§ JOB ITEM: From the entries below, return every line that includes the word "margin".

§ SOURCE MATERIAL:
● ● ● ● ● ● ●

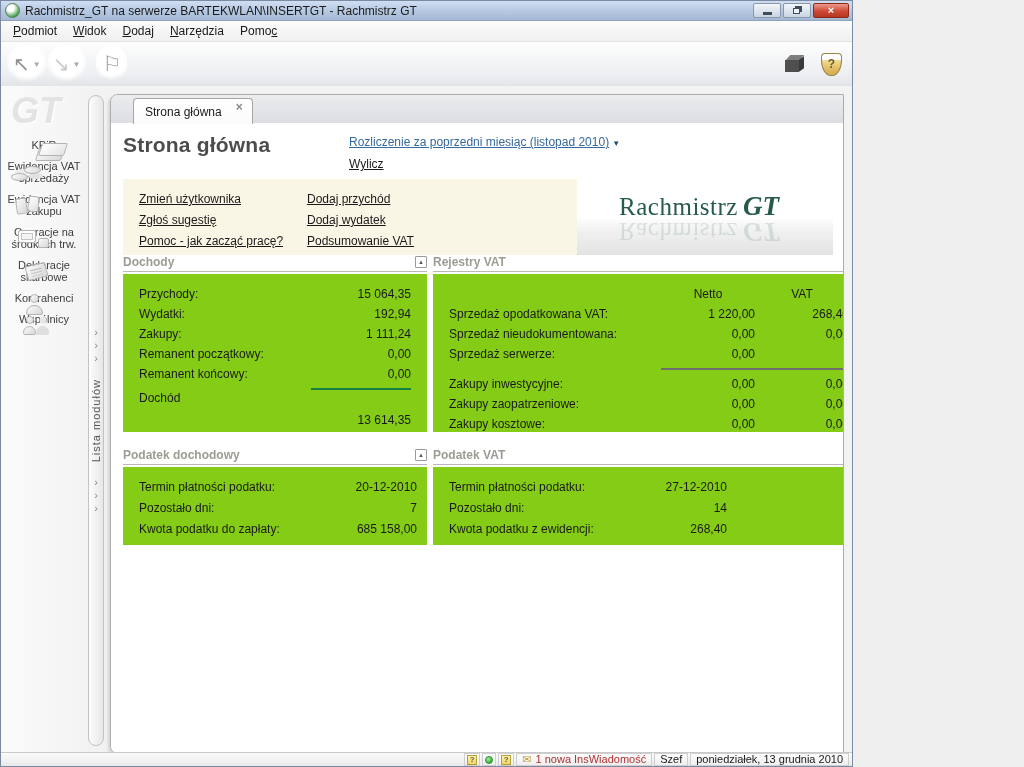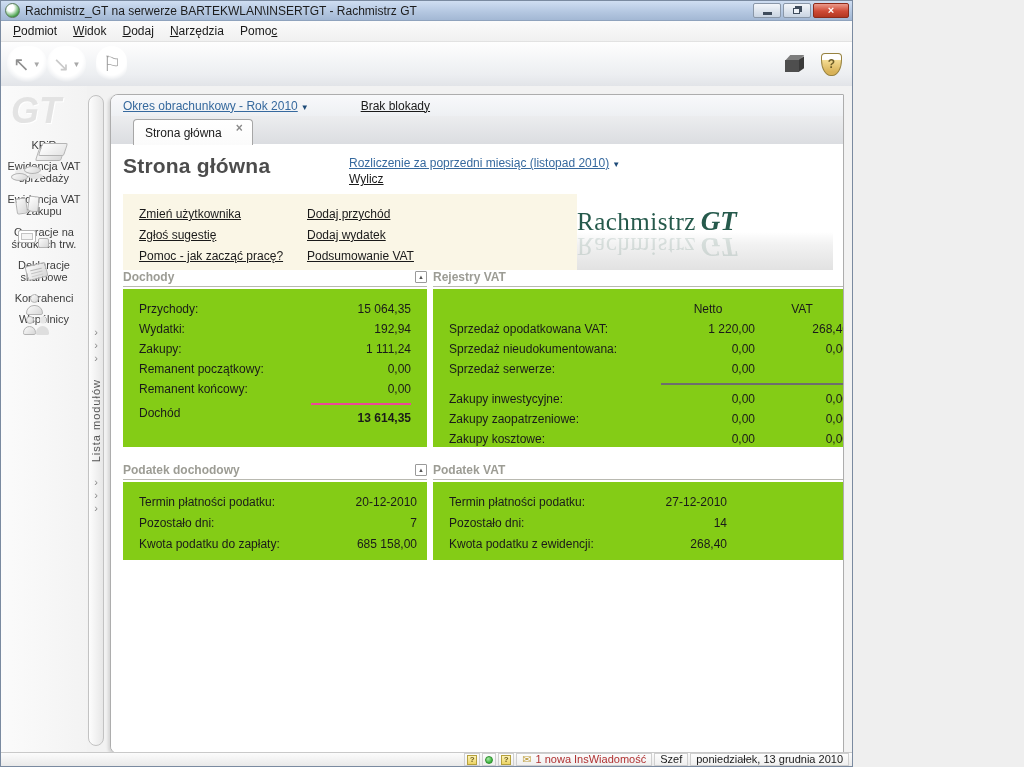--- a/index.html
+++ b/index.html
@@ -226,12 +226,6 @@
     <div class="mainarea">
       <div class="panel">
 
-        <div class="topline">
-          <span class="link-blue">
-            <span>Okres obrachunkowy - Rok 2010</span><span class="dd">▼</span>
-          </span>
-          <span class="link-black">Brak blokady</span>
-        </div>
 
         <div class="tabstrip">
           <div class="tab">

● ● ● ● ● ● ●

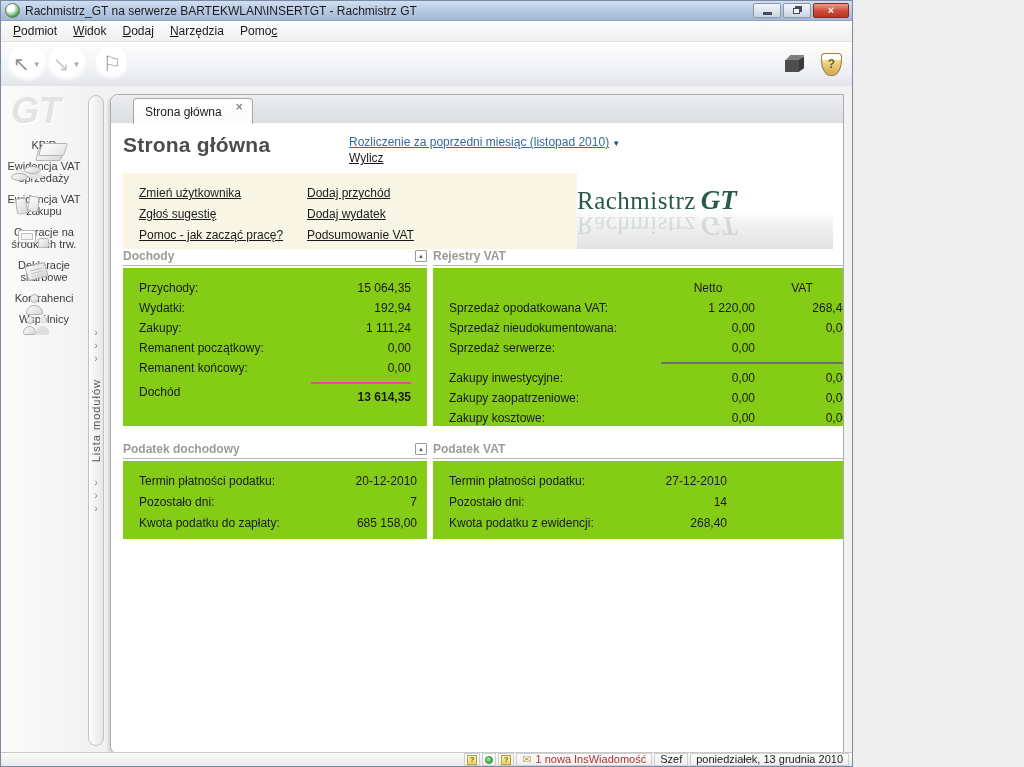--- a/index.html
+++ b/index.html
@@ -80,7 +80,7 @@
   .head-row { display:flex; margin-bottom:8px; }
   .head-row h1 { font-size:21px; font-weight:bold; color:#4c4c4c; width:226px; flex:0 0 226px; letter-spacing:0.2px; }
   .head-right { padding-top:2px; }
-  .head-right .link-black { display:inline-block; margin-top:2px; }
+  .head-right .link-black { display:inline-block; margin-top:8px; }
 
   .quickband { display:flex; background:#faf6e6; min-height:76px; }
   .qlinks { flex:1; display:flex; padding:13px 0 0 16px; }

● ● ● ● ● ● ●

§ TASK RESPONSE:
   .head-row { display:flex; margin-bottom:8px; }
-  .head-right .link-black { display:inline-block; margin-top:2px; }
+  .head-right .link-black { display:inline-block; margin-top:8px; }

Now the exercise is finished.